**やること**
A. RPAツールについての本文によると、RPAが初めて市場に登場したのはいつ頃と言われていますか。
B. RPAツールについての本文のうち、「RPAツールの規模や導入形態」から始まり「類に分けてみたいと思います。」で終わる部分をそのまま書き写してください。
C. RPAツールについての本文の最後の文の後に、その続きを書いてください。

**本文**
###
RPAツールの規模や導入形態は商品ごとに異なります。デスクトップで使われるタイプから、業務プロセス全体の中で多数のデスクトップとサーバーで使われるタイプ、クラウド型など、多種多様です。導入予定の業務形態や社内におけるIT技能者の在不在などの条件に照らし合わせて、適切なRPAツールを選択することが大切です。
RPAツールの種類
歴史的には3つのツールに分かれる
RPAが初めて登場してから、間もなく20年を迎えようとしています。その間、多様なRPAツールが誕生し、数多くの企業で導入されるようになりました。RPAツールを、海外で誕生したツール、日本で開発されたツール、ここ2~3年で現れたツールの3種類に分けてみたいと思います。
(1)グローバルリーダ・ツール
RPAは、2000年前後に初めて市場に登場したと言われています。製品化されたAutomation Anywhere、Blue Prism、UiPathなどが相次いで市場へ参入するにつれ、RPA業界の成長を牽引してきました。海外展開や海外企業との連携を考える中小企業にとっては、有力な選択肢となると考えられます。
###
**対象データ**

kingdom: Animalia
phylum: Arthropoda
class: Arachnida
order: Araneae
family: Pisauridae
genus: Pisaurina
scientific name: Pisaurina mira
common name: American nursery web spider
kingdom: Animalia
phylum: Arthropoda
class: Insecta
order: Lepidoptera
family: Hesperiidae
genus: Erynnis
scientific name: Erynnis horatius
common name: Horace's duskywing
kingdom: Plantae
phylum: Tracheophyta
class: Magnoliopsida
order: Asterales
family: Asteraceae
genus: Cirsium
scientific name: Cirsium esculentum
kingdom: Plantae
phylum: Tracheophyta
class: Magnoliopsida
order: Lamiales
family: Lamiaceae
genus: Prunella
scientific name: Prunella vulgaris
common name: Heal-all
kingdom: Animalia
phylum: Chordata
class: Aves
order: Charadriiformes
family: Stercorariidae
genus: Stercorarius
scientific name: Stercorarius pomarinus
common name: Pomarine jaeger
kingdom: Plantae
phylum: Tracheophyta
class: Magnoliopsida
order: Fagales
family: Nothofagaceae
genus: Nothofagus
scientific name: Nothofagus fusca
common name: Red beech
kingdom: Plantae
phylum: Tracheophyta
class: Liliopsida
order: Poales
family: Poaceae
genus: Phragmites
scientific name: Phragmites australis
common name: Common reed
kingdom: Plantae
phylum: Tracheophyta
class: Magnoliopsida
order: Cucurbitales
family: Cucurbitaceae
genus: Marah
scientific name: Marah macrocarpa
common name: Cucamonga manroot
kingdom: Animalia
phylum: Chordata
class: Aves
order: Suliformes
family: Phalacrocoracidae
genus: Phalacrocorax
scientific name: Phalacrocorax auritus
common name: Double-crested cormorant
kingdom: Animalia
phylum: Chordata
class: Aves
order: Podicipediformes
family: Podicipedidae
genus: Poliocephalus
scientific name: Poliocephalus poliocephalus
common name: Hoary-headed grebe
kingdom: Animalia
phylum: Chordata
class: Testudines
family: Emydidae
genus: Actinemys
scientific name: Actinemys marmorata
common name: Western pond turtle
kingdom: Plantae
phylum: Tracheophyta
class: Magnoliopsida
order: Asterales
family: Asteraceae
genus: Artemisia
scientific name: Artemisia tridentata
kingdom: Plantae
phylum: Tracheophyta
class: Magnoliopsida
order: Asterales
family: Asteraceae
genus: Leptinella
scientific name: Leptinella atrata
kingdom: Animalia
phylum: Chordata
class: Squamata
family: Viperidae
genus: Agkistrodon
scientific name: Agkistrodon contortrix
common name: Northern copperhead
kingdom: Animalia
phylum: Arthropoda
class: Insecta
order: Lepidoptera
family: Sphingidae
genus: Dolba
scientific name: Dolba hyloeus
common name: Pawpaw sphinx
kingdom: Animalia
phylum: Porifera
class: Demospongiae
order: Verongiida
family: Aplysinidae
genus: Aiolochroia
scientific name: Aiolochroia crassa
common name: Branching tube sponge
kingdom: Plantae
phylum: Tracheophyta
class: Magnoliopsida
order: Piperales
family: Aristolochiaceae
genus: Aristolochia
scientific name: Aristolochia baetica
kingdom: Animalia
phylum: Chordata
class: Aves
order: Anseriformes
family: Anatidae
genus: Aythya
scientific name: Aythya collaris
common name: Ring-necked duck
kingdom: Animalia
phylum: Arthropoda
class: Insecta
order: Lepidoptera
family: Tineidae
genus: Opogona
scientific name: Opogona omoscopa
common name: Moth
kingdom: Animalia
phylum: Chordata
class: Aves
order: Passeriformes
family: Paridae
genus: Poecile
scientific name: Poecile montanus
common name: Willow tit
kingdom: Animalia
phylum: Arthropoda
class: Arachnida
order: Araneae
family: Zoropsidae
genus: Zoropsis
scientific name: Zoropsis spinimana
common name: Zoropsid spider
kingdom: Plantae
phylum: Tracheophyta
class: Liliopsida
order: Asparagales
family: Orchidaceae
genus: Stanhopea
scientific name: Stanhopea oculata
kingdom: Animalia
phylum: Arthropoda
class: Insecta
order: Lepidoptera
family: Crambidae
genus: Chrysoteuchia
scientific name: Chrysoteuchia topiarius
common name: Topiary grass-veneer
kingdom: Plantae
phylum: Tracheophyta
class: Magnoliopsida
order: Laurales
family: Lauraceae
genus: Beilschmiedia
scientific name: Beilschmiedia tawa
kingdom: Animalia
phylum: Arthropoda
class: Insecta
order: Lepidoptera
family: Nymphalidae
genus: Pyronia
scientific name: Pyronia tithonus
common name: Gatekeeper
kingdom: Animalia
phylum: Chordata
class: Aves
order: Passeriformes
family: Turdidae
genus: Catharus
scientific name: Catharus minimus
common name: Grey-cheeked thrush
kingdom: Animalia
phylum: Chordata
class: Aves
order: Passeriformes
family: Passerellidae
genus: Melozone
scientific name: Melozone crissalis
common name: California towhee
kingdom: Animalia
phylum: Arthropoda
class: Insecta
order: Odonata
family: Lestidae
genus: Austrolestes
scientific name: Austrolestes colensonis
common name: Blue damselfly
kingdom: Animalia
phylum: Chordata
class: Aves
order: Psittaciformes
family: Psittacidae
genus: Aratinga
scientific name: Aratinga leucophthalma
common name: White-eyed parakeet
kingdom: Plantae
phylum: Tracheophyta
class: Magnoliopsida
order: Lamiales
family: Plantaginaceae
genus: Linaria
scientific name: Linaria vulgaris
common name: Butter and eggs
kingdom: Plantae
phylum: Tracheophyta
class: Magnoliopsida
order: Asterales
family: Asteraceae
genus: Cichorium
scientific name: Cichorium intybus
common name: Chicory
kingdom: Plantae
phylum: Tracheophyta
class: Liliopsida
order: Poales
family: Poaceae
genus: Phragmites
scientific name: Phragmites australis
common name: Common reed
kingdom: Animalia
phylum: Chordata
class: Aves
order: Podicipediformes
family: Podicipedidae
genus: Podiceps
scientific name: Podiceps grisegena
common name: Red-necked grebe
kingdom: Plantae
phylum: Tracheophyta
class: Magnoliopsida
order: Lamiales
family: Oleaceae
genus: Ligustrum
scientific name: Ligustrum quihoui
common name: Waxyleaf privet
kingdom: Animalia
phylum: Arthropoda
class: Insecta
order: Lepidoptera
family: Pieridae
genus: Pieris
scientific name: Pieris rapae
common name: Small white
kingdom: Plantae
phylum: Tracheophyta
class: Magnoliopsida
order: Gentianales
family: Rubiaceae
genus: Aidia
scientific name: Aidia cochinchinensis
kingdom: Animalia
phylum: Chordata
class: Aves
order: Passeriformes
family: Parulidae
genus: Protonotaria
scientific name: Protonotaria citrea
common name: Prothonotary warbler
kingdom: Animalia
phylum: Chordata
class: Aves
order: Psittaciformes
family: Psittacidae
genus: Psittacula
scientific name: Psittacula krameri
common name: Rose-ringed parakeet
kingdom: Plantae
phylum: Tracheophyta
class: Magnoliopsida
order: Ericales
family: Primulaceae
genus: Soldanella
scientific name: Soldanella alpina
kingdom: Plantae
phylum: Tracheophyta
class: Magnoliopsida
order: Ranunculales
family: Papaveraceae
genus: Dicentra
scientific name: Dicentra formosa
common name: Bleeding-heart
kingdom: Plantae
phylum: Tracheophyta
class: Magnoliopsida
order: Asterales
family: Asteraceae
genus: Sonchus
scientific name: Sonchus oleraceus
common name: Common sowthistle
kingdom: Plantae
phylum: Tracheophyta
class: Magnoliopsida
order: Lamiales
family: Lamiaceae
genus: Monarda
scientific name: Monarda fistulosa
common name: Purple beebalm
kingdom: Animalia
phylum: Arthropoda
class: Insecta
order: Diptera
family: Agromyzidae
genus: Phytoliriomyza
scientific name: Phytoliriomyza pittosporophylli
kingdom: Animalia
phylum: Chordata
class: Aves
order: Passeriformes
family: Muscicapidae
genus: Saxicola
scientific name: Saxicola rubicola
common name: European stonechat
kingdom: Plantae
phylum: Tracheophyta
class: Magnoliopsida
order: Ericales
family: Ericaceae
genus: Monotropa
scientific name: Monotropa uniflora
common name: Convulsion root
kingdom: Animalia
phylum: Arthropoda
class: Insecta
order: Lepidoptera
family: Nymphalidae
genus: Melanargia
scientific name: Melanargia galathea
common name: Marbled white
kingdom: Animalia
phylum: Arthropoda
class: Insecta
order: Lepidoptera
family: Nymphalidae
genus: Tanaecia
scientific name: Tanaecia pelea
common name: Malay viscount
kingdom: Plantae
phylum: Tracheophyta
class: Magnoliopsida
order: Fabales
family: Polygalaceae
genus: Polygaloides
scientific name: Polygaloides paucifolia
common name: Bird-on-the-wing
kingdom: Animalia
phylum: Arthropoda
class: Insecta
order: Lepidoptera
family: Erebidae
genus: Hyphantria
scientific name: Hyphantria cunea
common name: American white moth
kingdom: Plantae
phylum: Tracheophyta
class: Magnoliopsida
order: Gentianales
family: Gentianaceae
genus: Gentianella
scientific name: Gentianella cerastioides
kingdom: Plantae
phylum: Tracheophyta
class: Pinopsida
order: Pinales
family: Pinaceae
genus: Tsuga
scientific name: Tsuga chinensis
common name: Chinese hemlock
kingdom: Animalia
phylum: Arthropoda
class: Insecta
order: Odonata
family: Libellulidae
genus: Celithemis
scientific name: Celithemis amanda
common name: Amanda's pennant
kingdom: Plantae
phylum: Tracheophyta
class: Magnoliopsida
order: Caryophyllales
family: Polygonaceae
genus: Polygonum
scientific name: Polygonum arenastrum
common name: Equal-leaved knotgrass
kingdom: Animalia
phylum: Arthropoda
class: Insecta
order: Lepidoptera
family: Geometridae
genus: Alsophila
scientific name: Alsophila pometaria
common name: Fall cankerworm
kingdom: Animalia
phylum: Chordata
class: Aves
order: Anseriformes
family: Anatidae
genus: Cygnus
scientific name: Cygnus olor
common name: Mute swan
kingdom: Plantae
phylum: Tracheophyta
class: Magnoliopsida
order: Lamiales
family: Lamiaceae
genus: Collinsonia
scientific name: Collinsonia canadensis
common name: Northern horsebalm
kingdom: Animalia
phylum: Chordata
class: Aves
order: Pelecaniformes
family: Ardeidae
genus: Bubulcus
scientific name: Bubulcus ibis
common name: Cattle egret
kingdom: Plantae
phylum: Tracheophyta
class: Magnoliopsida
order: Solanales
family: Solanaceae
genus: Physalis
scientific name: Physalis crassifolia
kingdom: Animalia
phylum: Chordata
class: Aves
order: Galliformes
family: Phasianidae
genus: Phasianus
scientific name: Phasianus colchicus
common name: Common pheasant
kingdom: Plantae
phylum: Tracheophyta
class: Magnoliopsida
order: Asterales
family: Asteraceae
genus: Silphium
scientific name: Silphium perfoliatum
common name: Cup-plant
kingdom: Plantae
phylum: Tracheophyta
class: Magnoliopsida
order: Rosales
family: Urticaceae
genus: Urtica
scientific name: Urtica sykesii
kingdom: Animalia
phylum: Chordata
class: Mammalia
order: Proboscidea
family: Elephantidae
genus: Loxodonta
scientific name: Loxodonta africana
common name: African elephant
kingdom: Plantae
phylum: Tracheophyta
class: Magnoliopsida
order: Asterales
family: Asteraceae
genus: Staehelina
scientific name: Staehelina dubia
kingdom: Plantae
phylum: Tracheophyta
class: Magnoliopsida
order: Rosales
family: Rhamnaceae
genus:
###
**回答**
A. 2000年前後

B.
RPAツールの規模や導入形態は商品ごとに異なります。デスクトップで使われるタイプから、業務プロセス全体の中で多数のデスクトップとサーバーで使われるタイプ、クラウド型など、多種多様です。導入予定の業務形態や社内におけるIT技能者の在不在などの条件に照らし合わせて、適切なRPAツールを選択することが大切です。
RPAツールの種類
歴史的には3つのツールに分かれる
RPAが初めて登場してから、間もなく20年を迎えようとしています。その間、多様なRPAツールが誕生し、数多くの企業で導入されるようになりました。RPAツールを、海外で誕生したツール、日本で開発されたツール、ここ2~3年で現れたツールの3種類に分けてみたいと思います。

C.
(2)国内ツール
グローバルリーダ・ツールの海外市場参入から遅れること10年。2010年ごろに日本市場が立ち上がりました。海外産ほど多くはありませんが、国産のRPAツールとしては株式会社RPAテクノロジーズ社の「BizRobo!」とNTTグループの「WinActor」が有名です。
(3)新興ツール
RPAの日本市場が立ち上がって7年後の2017年ごろから、日本においてRPAが急速に注目され始め、わずか数年の間にRPAに対する注目度は飛躍的に高まりました。これに伴って、RPAの日本市場にも「CELF RPA」「Autoブラウザ名人」「MinoRobo」「BizteX cobit」など、多数の新興ツールが登場しています。共通していえるのは、価格帯を安く抑えている点です。
それではここからは、RPA商品の中でも「BizRobo!」、「Automation Anywhere」、「Blue Prism」についてご紹介します。
BizRobo!
概要
「BizRobo!(ビズロボ)」は、日本のRPA業界では草分け的な存在でRPAテクノロジーズ株式会社が提供しているRPAサービスです。2008年に開始された業務アウトソーシング用ロボットの派遣サービスがきっかけで開発されました。当初はKofax Kopowをベースとしていましたが、OCRとも連携するなど独自機能を追加して幅広い機能の製品を提供しています。日本で開発されているため、サポート体制や日本語によるトレーニングコンテンツも充実しており、国内導入実績も豊富で各方面から高い評価を得ています。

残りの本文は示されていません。